§ **WHAT THE EXERCISE ASKS**
Wherever the string "CreationDate" appears in a line of the listing below, report that line.

§ **DATASET RECORDS**
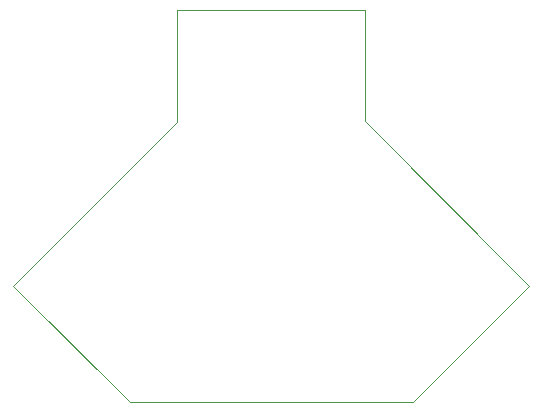
<source format=gbr>
%TF.GenerationSoftware,KiCad,Pcbnew,9.0.4*%
%TF.CreationDate,2025-08-23T22:47:15-04:00*%
%TF.ProjectId,usbc-data-splitter,75736263-2d64-4617-9461-2d73706c6974,rev?*%
%TF.SameCoordinates,Original*%
%TF.FileFunction,Profile,NP*%
%FSLAX46Y46*%
G04 Gerber Fmt 4.6, Leading zero omitted, Abs format (unit mm)*
G04 Created by KiCad (PCBNEW 9.0.4) date 2025-08-23 22:47:15*
%MOMM*%
%LPD*%
G01*
G04 APERTURE LIST*
%TA.AperFunction,Profile*%
%ADD10C,0.050000*%
%TD*%
G04 APERTURE END LIST*
D10*
X148650000Y-106550000D02*
X148900000Y-106800000D01*
X119100000Y-91950000D02*
X119100000Y-92600000D01*
X135000000Y-83500000D02*
X135000000Y-92900000D01*
X115050000Y-116650000D02*
X105200000Y-106800000D01*
X135000000Y-92900000D02*
X148650000Y-106550000D01*
X135000000Y-83500000D02*
X119100000Y-83500000D01*
X115050000Y-116650000D02*
X139050000Y-116650000D01*
X119100000Y-83500000D02*
X119100000Y-91950000D01*
X139050000Y-116650000D02*
X148900000Y-106800000D01*
X105200000Y-106800000D02*
X119050000Y-92950000D01*
X119050000Y-92950000D02*
X119100000Y-92900000D01*
X119100000Y-92900000D02*
X119100000Y-92600000D01*
M02*

</source>
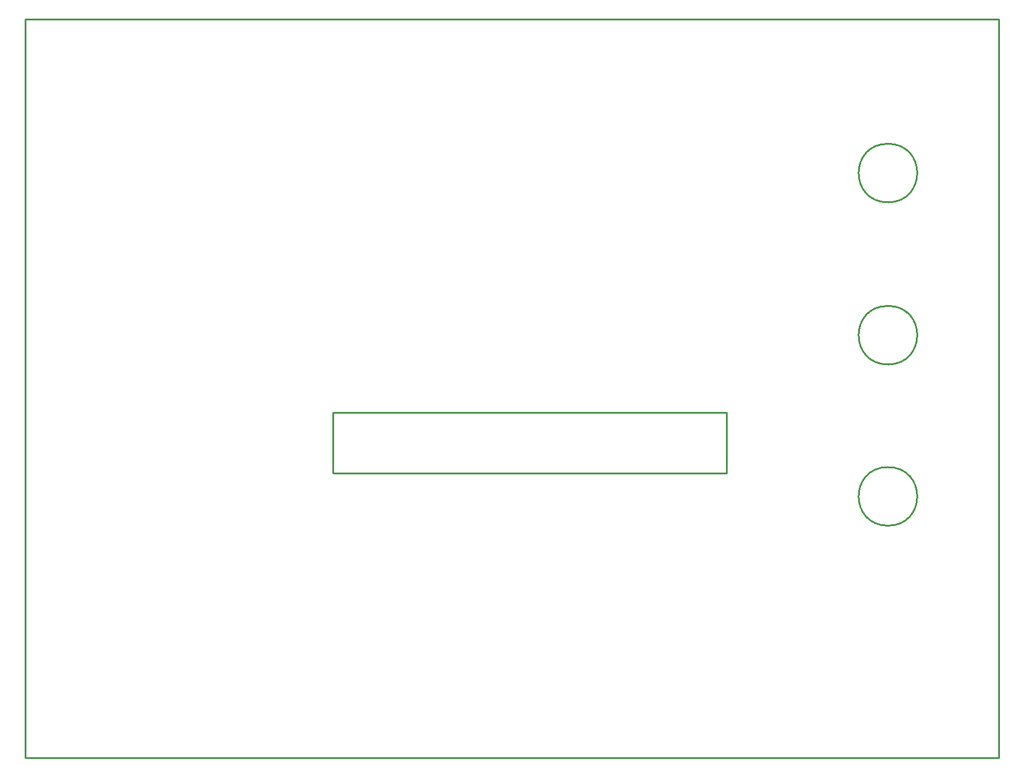
<source format=gko>
G04 Layer: BoardOutlineLayer*
G04 EasyEDA v6.5.29, 2023-07-18 11:29:47*
G04 d241b5e9eba042f2855d0ef1ce65199e,5a6b42c53f6a479593ecc07194224c93,10*
G04 Gerber Generator version 0.2*
G04 Scale: 100 percent, Rotated: No, Reflected: No *
G04 Dimensions in millimeters *
G04 leading zeros omitted , absolute positions ,4 integer and 5 decimal *
%FSLAX45Y45*%
%MOMM*%

%ADD10C,0.2540*%
D10*
X-4839563Y9118600D02*
G01*
X8876436Y9118600D01*
X8876436Y-1295400D01*
X-4839563Y-1295400D01*
X-4839563Y9118600D01*
X-508000Y3568700D02*
G01*
X-508863Y2717800D01*
X-508863Y2717800D02*
G01*
X5041036Y2717800D01*
X5041036Y2717800D02*
G01*
X5041900Y3568700D01*
X5041900Y3568700D02*
G01*
X-508000Y3568700D01*
G75*
G01*
X7314336Y6534201D02*
G02*
X7314336Y7359599I0J412699D01*
G75*
G01*
X7314336Y7359599D02*
G02*
X7314336Y6534201I0J-412699D01*
X7314336Y6534200D02*
G01*
X7314336Y6534200D01*
G75*
G01*
X7314336Y4248201D02*
G02*
X7314336Y5073599I0J412699D01*
G75*
G01*
X7314336Y5073599D02*
G02*
X7314336Y4248201I0J-412699D01*
X7314336Y4248200D02*
G01*
X7314336Y4248200D01*
G75*
G01*
X7314336Y1974901D02*
G02*
X7314336Y2800299I0J412699D01*
G75*
G01*
X7314336Y2800299D02*
G02*
X7314336Y1974901I0J-412699D01*
X7314336Y1974900D02*
G01*
X7314336Y1974900D01*

%LPD*%
M02*

</source>
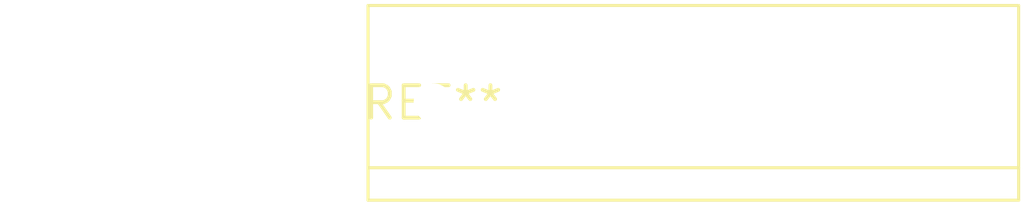
<source format=kicad_pcb>
(kicad_pcb (version 20240108) (generator pcbnew)

  (general
    (thickness 1.6)
  )

  (paper "A4")
  (layers
    (0 "F.Cu" signal)
    (31 "B.Cu" signal)
    (32 "B.Adhes" user "B.Adhesive")
    (33 "F.Adhes" user "F.Adhesive")
    (34 "B.Paste" user)
    (35 "F.Paste" user)
    (36 "B.SilkS" user "B.Silkscreen")
    (37 "F.SilkS" user "F.Silkscreen")
    (38 "B.Mask" user)
    (39 "F.Mask" user)
    (40 "Dwgs.User" user "User.Drawings")
    (41 "Cmts.User" user "User.Comments")
    (42 "Eco1.User" user "User.Eco1")
    (43 "Eco2.User" user "User.Eco2")
    (44 "Edge.Cuts" user)
    (45 "Margin" user)
    (46 "B.CrtYd" user "B.Courtyard")
    (47 "F.CrtYd" user "F.Courtyard")
    (48 "B.Fab" user)
    (49 "F.Fab" user)
    (50 "User.1" user)
    (51 "User.2" user)
    (52 "User.3" user)
    (53 "User.4" user)
    (54 "User.5" user)
    (55 "User.6" user)
    (56 "User.7" user)
    (57 "User.8" user)
    (58 "User.9" user)
  )

  (setup
    (pad_to_mask_clearance 0)
    (pcbplotparams
      (layerselection 0x00010fc_ffffffff)
      (plot_on_all_layers_selection 0x0000000_00000000)
      (disableapertmacros false)
      (usegerberextensions false)
      (usegerberattributes false)
      (usegerberadvancedattributes false)
      (creategerberjobfile false)
      (dashed_line_dash_ratio 12.000000)
      (dashed_line_gap_ratio 3.000000)
      (svgprecision 4)
      (plotframeref false)
      (viasonmask false)
      (mode 1)
      (useauxorigin false)
      (hpglpennumber 1)
      (hpglpenspeed 20)
      (hpglpendiameter 15.000000)
      (dxfpolygonmode false)
      (dxfimperialunits false)
      (dxfusepcbnewfont false)
      (psnegative false)
      (psa4output false)
      (plotreference false)
      (plotvalue false)
      (plotinvisibletext false)
      (sketchpadsonfab false)
      (subtractmaskfromsilk false)
      (outputformat 1)
      (mirror false)
      (drillshape 1)
      (scaleselection 1)
      (outputdirectory "")
    )
  )

  (net 0 "")

  (footprint "TerminalBlock_bornier-5_P5.08mm" (layer "F.Cu") (at 0 0))

)

</source>
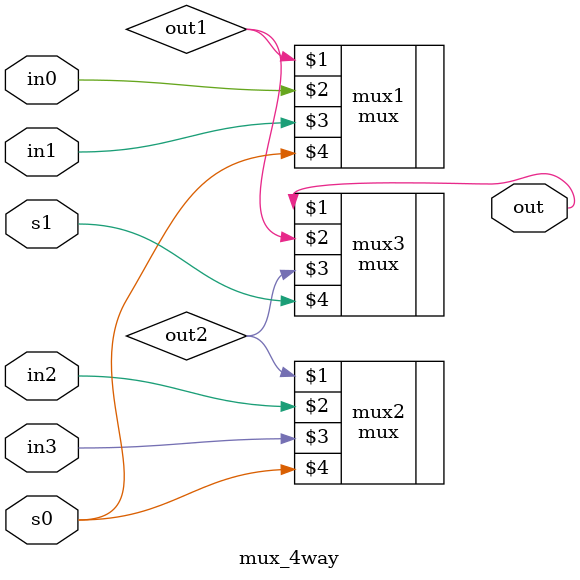
<source format=v>
module mux_4way(out,in0,in1,in2,in3,s0,s1);

output out;
input in0,in1,in2,in3,s0,s1;

mux mux1(out1,in0,in1,s0);
mux mux2(out2,in2,in3,s0);

mux mux3(out,out1,out2,s1);

endmodule


</source>
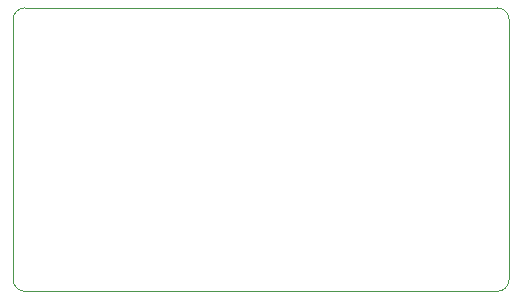
<source format=gbr>
%TF.GenerationSoftware,KiCad,Pcbnew,(6.0.6)*%
%TF.CreationDate,2022-07-21T08:40:52-04:00*%
%TF.ProjectId,electronic_flasher_relay,656c6563-7472-46f6-9e69-635f666c6173,rev?*%
%TF.SameCoordinates,PX5b8d800PY5204180*%
%TF.FileFunction,Profile,NP*%
%FSLAX46Y46*%
G04 Gerber Fmt 4.6, Leading zero omitted, Abs format (unit mm)*
G04 Created by KiCad (PCBNEW (6.0.6)) date 2022-07-21 08:40:52*
%MOMM*%
%LPD*%
G01*
G04 APERTURE LIST*
%TA.AperFunction,Profile*%
%ADD10C,0.100000*%
%TD*%
G04 APERTURE END LIST*
D10*
X43000000Y-2000000D02*
G75*
G03*
X42000000Y-1000000I-1000000J0D01*
G01*
X42000000Y-25000000D02*
G75*
G03*
X43000000Y-24000000I0J1000000D01*
G01*
X1000000Y-24000000D02*
G75*
G03*
X2000000Y-25000000I1000000J0D01*
G01*
X2000000Y-1000000D02*
G75*
G03*
X1000000Y-2000000I0J-1000000D01*
G01*
X42000000Y-1000000D02*
X2000000Y-1000000D01*
X43000000Y-24000000D02*
X43000000Y-2000000D01*
X2000000Y-25000000D02*
X42000000Y-25000000D01*
X1000000Y-2000000D02*
X1000000Y-24000000D01*
M02*

</source>
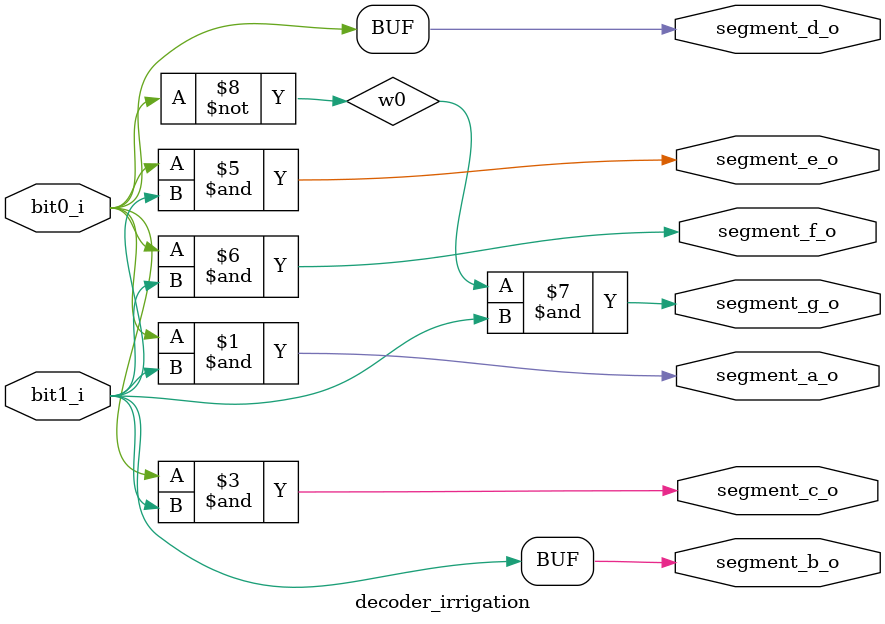
<source format=v>
/* Outputs the irrigation condition on the 7-segment display. If 
   irrigation is disabled, it displays a segment in the middle of
   a digit, otherwise it displays the irrigation mode being used. */

module decoder_irrigation
(
	input  bit0_i,
	input  bit1_i,
	output segment_a_o,
	output segment_b_o,
	output segment_c_o,
	output segment_d_o,
	output segment_e_o,
	output segment_f_o,
	output segment_g_o
);

	// Declaring wires
	wire w0;
	
	// Inverting the LSB input from irrigation encoder
	not inv0(w0, bit0_i);
	
	// Using several AND gates to activate each segment correctly
	and segment_a_status(segment_a_o, bit0_i, bit1_i);
	and segment_b_status(segment_b_o, bit1_i, bit1_i);
	and segment_c_status(segment_c_o, bit0_i, bit1_i);
	and segment_d_status(segment_d_o, bit0_i, bit0_i);
	and segment_e_status(segment_e_o, bit0_i, bit1_i);
	and segment_f_status(segment_f_o, bit0_i, bit1_i);
	and segment_g_status(segment_g_o, w0, bit1_i);	
	
endmodule

</source>
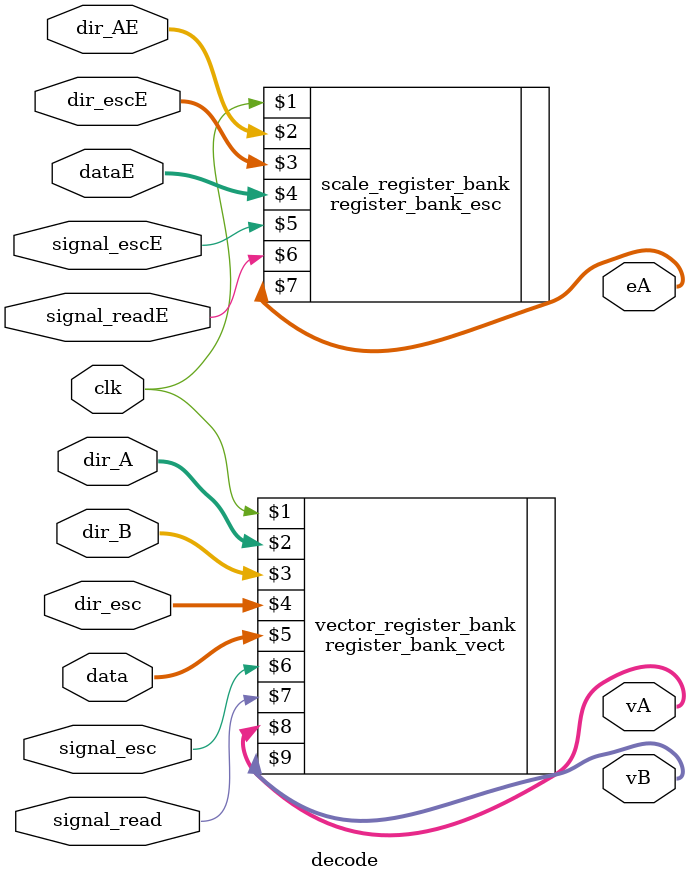
<source format=sv>
module decode(clk, dir_A, dir_B, dir_esc, data, signal_esc, signal_read, vA, vB, 
dir_AE, dir_escE, dataE, signal_escE, signal_readE, eA );
		input logic clk, signal_esc, signal_read, signal_escE, signal_readE;
		input logic [2:0] dir_A, dir_B, dir_esc, dir_AE, dir_escE;
		input logic [63:0] data;
		input logic [7:0] dataE;
		output logic [63:0] vA, vB;
		output logic [7:0] eA;
		
		register_bank_vect vector_register_bank(clk, dir_A, dir_B, dir_esc, data, signal_esc, signal_read, vA, vB);
		register_bank_esc scale_register_bank(clk, dir_AE, dir_escE, dataE, signal_escE, signal_readE, eA);

endmodule		
</source>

§ **EXPECTED ANSWER**
%TF.CreationDate,2025-08-23T22:47:15-04:00*%
%TF.CreationDate,2022-07-21T08:40:52-04:00*%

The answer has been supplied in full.